▶ _Document_
════════════════
Respectivement directeur et programmateur de la Route du Rock depuis 26 et 20 ans, François Floret et Alban Coutoux écrivent l’histoire du festival breton depuis son origine, ou presque. Ils nous ont parlé des débuts du projet, de son avenir, des grands moments, et des concerts qu’ils attendent le plus cette année !
Comment l’aventure de la Route du Rock a-t-elle commencé ?
François Floret : Avec une asso rennaise qui s’appelle Rock Tympans, créée en 1986 par Franck Rolland. Elle organisait des concerts new wave à Rennes. C’était pendant la grande épopée des radios libres avec notamment Radio Savane, sulfureuse radio rennaise dont faisait partie Franck Rolland, finalement censurée par le maire de l’époque.
Franck Rolland a ensuite repris une antenne radio à Bru (à quelques kms de Rennes) pour monter Canal B. Il m’a proposé de faire une émission. C’était tous les samedis, je parlais de new wave, de cold wave, de punk… un jour j’ai eu un invité venu de Saint-Malo, Ludovic Renoult, pour présenter le groupe Little Nemo. On a sympathisé et il a amené l’idée de faire un festival. Donc on a décidé de monter ça à Saint-Malo, puisqu’à Rennes il y avait déjà les Transmusicales et donc plus vraiment de place pour un autre événement important.
════════════════
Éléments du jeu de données
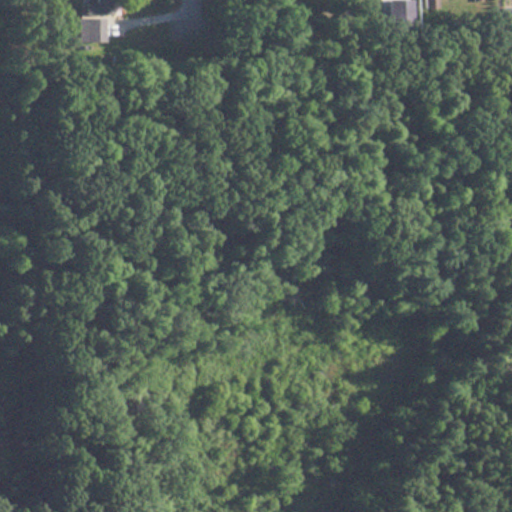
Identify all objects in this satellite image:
building: (95, 6)
building: (95, 7)
road: (192, 16)
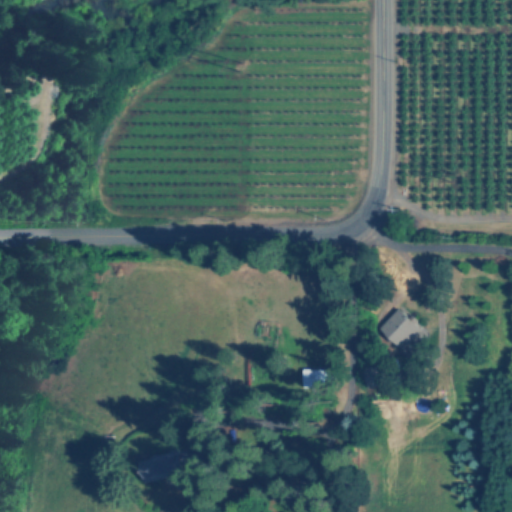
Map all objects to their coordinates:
park: (76, 14)
road: (377, 118)
crop: (247, 123)
road: (440, 217)
road: (177, 235)
road: (430, 248)
building: (398, 326)
building: (398, 326)
building: (315, 376)
building: (316, 377)
road: (348, 382)
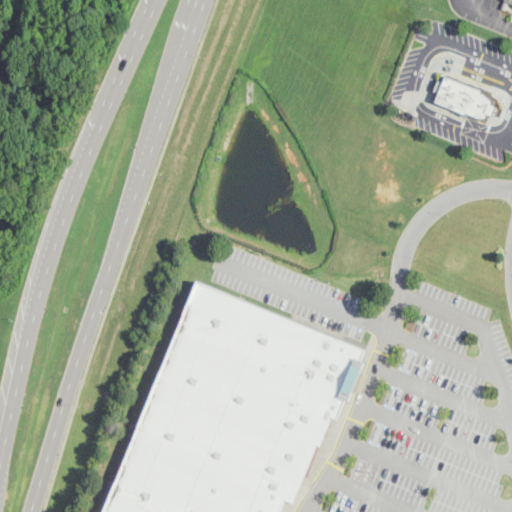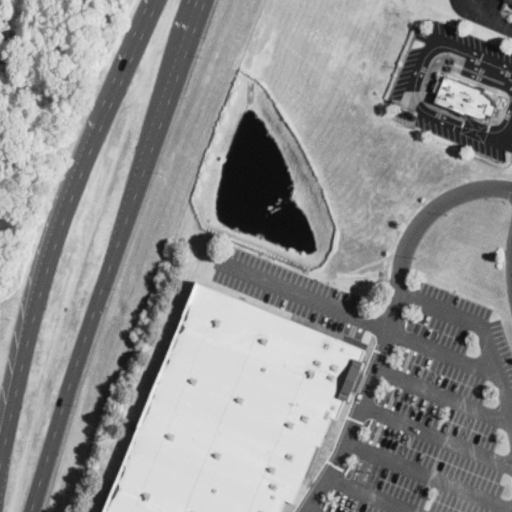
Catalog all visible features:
building: (508, 1)
road: (483, 5)
road: (486, 14)
road: (428, 76)
road: (416, 84)
parking lot: (459, 86)
building: (463, 96)
building: (466, 97)
road: (508, 134)
road: (62, 226)
road: (114, 254)
road: (125, 254)
road: (358, 317)
road: (391, 323)
road: (482, 330)
parking lot: (411, 390)
road: (444, 393)
building: (236, 408)
building: (228, 409)
road: (437, 433)
road: (429, 472)
road: (374, 492)
road: (307, 510)
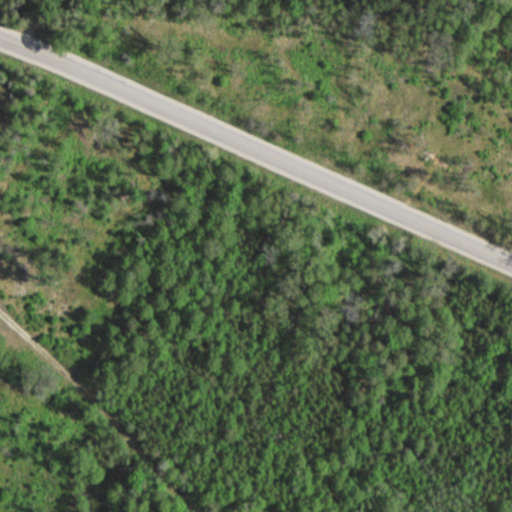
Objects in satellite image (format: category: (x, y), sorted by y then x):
road: (256, 149)
road: (91, 416)
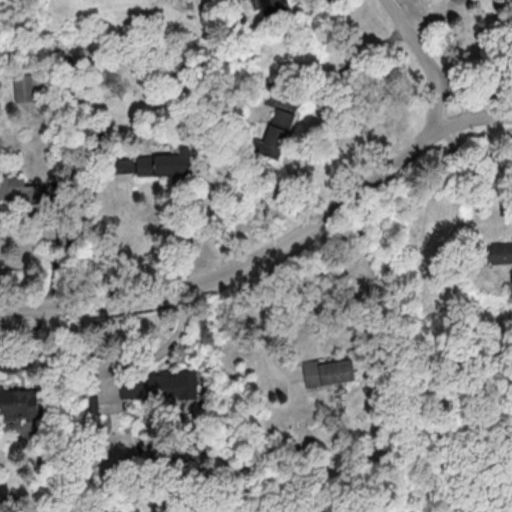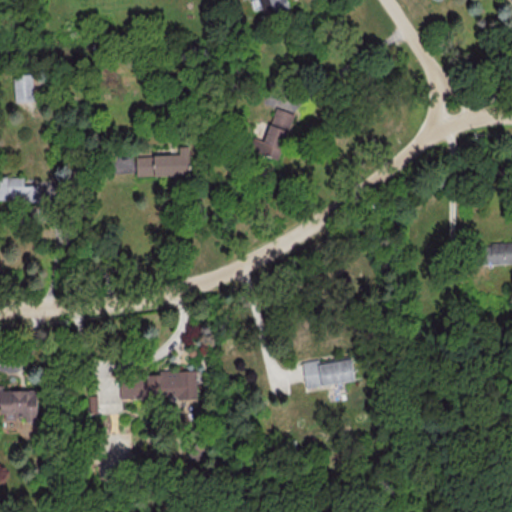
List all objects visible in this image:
building: (510, 1)
building: (271, 5)
road: (410, 34)
road: (352, 67)
building: (23, 86)
road: (499, 89)
road: (459, 94)
road: (436, 103)
building: (274, 134)
building: (163, 163)
road: (453, 186)
building: (17, 189)
road: (70, 221)
road: (272, 249)
road: (60, 251)
road: (259, 319)
building: (327, 371)
building: (171, 384)
building: (131, 388)
building: (18, 403)
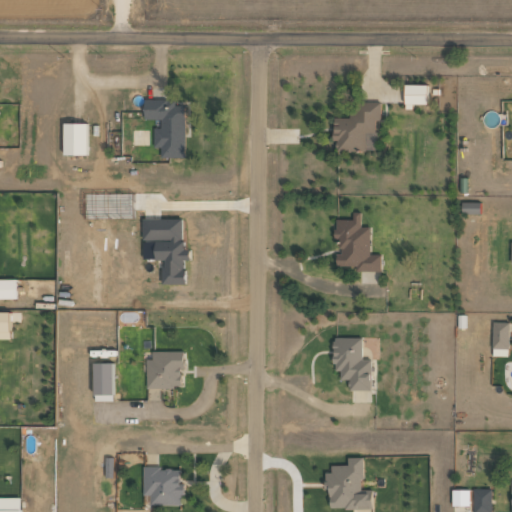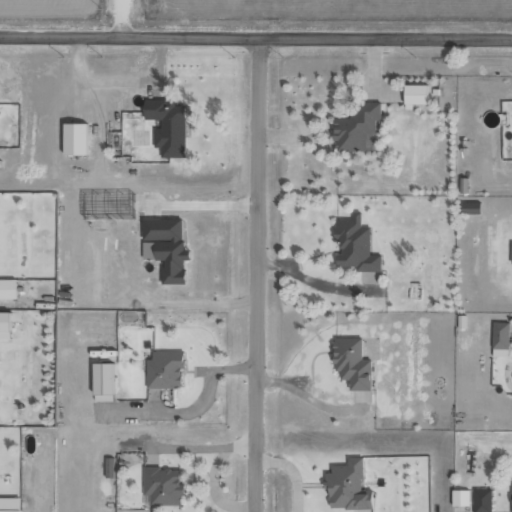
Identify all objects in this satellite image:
road: (119, 18)
road: (255, 38)
building: (415, 95)
building: (167, 127)
building: (355, 127)
building: (74, 138)
building: (471, 208)
building: (355, 245)
building: (167, 247)
building: (511, 260)
road: (255, 275)
building: (8, 288)
building: (4, 325)
building: (500, 339)
building: (352, 363)
building: (164, 370)
building: (103, 379)
building: (163, 486)
building: (347, 487)
building: (460, 497)
building: (482, 500)
building: (9, 504)
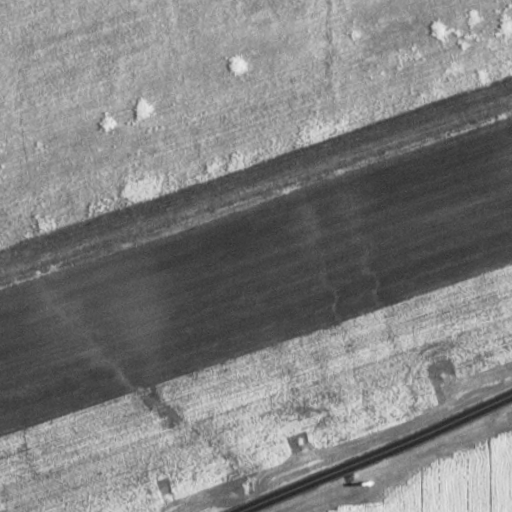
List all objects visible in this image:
road: (377, 451)
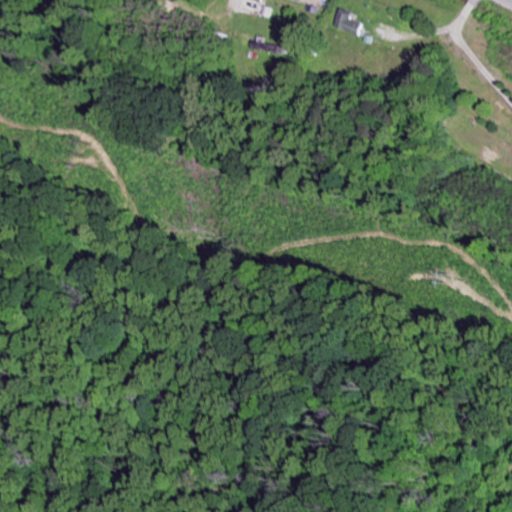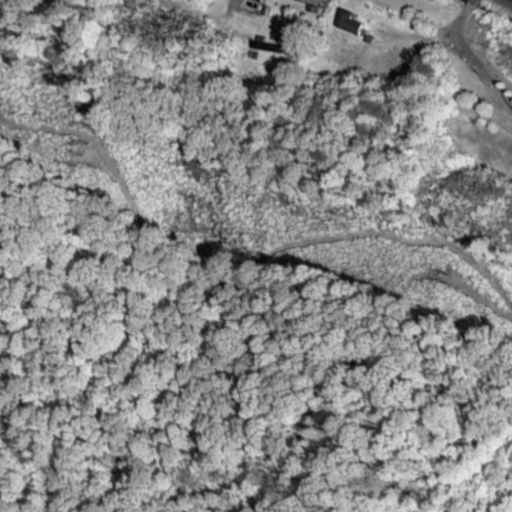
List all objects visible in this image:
════════════════
▶ _Travail demandé_
1. Répondez aux questions suivantes à l'aide de l'entretien sur la Route du Rock.
(a) Depuis combien d'années François Floret dirige-t-il le festival ?
(b) Qui a créé l'association Rock Tympans, et en quelle année ?
(c) Pour quelle raison le festival a-t-il été monté à Saint-Malo plutôt qu'à Rennes ?
2. Reprenez l'entretien sur la Route du Rock et prolongez-le à la suite de sa dernière phrase.

▶ _Corrigé de l'exercice_
1.
(a) Depuis 26 ans.
(b) Franck Rolland, en 1986.
(c) Les Transmusicales avaient déjà lieu à Rennes, où il ne restait donc plus vraiment de place pour un autre événement important.

2.
La première année (1991) on a commencé sans ligne artistique particulière, avec un soir en février, dans des salles. On a dû trouver un nom, et ce jeu de mot avec la Route du Rhum, que je n’assume toujours pas. (rires)
La deuxième année on a fait une programmation autour rock francophone pour répondre à la volonté de la Mairie de développer l’axe francophone entre Québec et St Malo. Ça a bien marché mais ça ne nous satisfaisait pas vraiment.
Pour la troisième année on a fait ce qui nous plaisait, on s’est lâché. Avec du rock anglo-saxon, et Dominique A mais qui est dans cette mouvance très indé, très novatrice.
Ensuite il y a eu cette rencontre magique avec Bernard Lenoir, qui avait une émission sur France Inter et une émission télé, Les Enfants du rock, dans laquelle il traitait l’actualité pop rock anglaise. On avait le même l’univers musical, et il nous a dit : « Je suis parrain des Eurockéennes mais je ne m’y retrouve plus, c’est trop commercial. J’aime bien votre programmation, j’ai envie de vous aider ! ». On venait de programmer Radiohead à Rennes devant 100 personnes, grâce à la fille qui programmait ses émissions. On est rapidement tombé d’accord avec lui pour qu’il nous soutienne, avec l’appui de la radio. Lui voulait un festival d’été, on est tombé d’accord sur mi-août. Ensuite on a trouvé le lieu. Pour rassurer la Mairie on a fait un concert test avec Noir Désir en août 1993.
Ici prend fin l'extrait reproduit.